10. When the Scottish Parliament considered and scrutinised the LBTT (Scotland) Bill, the Scottish Government’s policy intention was that group relief would operate in a similar way to the relief for SDLT. This was to ensure that there is no competitive advantage or disadvantage created between Scotland and the rest of the UK, in this respect, and to ensure that Scotland remains an important and attractive place for companies to locate and invest in.
11. In the lead up to and following publication of Revenue Scotland’s technical bulletin, stakeholders representing organisations with an interest in Scottish property assets have raised concerns about an inconsistency between SDLT and LBTT in terms of the treatment of share pledges and highlighted the potential negative ramifications for companies considering the case for investing in Scotland.
12. In particular, they have set out that share Pledges are a standard feature of banking arrangements within Scotland, routinely required by lenders, and that it would not be appropriate for tax legislation to “break” such standard practices. Stakeholders have also noted that the UK Government has accepted this and put relevant provisions in place across UK taxes (including Stamp Duty, Income Tax, Corporation Tax and Capital Gains Tax (SI 2013/234 art 7 wef 1 March 2013)).

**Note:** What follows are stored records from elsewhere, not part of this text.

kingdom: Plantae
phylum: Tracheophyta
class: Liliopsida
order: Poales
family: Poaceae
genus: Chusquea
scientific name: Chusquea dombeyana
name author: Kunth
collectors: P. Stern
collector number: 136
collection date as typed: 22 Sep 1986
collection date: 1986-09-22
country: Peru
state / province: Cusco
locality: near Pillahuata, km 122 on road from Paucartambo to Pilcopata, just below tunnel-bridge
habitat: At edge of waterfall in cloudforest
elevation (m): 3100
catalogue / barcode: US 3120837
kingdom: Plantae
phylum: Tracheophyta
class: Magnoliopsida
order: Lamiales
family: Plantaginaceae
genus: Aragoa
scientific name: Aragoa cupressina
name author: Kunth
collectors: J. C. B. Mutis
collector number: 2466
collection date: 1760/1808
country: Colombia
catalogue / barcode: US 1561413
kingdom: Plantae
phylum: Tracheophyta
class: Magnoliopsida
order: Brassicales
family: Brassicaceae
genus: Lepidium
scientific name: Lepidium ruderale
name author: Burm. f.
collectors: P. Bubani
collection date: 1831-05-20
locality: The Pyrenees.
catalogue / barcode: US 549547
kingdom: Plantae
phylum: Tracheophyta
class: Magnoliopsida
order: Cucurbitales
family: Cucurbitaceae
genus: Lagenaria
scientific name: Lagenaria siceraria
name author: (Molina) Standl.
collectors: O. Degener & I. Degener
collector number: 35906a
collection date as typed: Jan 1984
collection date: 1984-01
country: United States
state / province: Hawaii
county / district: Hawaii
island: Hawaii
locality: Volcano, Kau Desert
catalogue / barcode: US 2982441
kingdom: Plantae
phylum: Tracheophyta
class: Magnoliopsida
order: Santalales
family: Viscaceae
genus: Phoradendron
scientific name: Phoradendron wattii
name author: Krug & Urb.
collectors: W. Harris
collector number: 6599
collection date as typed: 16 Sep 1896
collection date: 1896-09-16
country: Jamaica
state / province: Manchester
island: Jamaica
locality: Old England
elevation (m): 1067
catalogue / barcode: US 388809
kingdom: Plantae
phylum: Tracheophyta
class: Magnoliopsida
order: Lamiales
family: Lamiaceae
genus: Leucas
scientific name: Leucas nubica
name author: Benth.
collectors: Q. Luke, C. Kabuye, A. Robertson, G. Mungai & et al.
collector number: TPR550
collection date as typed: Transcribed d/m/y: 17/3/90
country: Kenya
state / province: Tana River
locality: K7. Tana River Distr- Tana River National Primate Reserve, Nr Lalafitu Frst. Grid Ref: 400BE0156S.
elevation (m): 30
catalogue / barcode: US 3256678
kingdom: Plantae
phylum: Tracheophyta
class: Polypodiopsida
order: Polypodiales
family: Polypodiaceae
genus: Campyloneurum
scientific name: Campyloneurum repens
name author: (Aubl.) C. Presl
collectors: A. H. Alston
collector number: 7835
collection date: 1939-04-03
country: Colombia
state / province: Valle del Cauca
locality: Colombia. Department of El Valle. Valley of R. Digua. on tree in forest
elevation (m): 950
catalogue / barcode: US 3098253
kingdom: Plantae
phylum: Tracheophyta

13. Specifically for SDLT, legislative changes introduced in 2013 extended the availability of group relief to transactions between a parent company and a subsidiary, where the parent company has granted security to a lender over shares in the subsidiary. Prior to this, the Scottish Government understands that HMRC had been operating an extra statutory concession (ESC) to allow for this, meaning that the relief would have been available in Scotland prior to the introduction of LBTT.
14. Having given this matter detailed consideration; the Scottish Government’s intention is to address these concerns through legislative change. This recognises the original policy intention that LBTT group relief arrangements should operate in a similar way to SDLT and reflects the Scottish Government’s commitment to ensure Scotland remains an attractive place to invest and do business. In addition, we are clear that making this change will not affect the stringent anti-avoidance provisions in place to discourage abuse of the relief.
15. The proposed change will make clear that land transactions can occur between corporate group members without incurring a charge to LBTT, regardless of whether a share pledge or analogous arrangement is in place. It will also ensure parity in tax treatment for LBTT with other types of corporate transactions in which there is a change in the legal form, rather than the substance, of ownership for example Acquisitions Relief available under schedule 11 of the Act.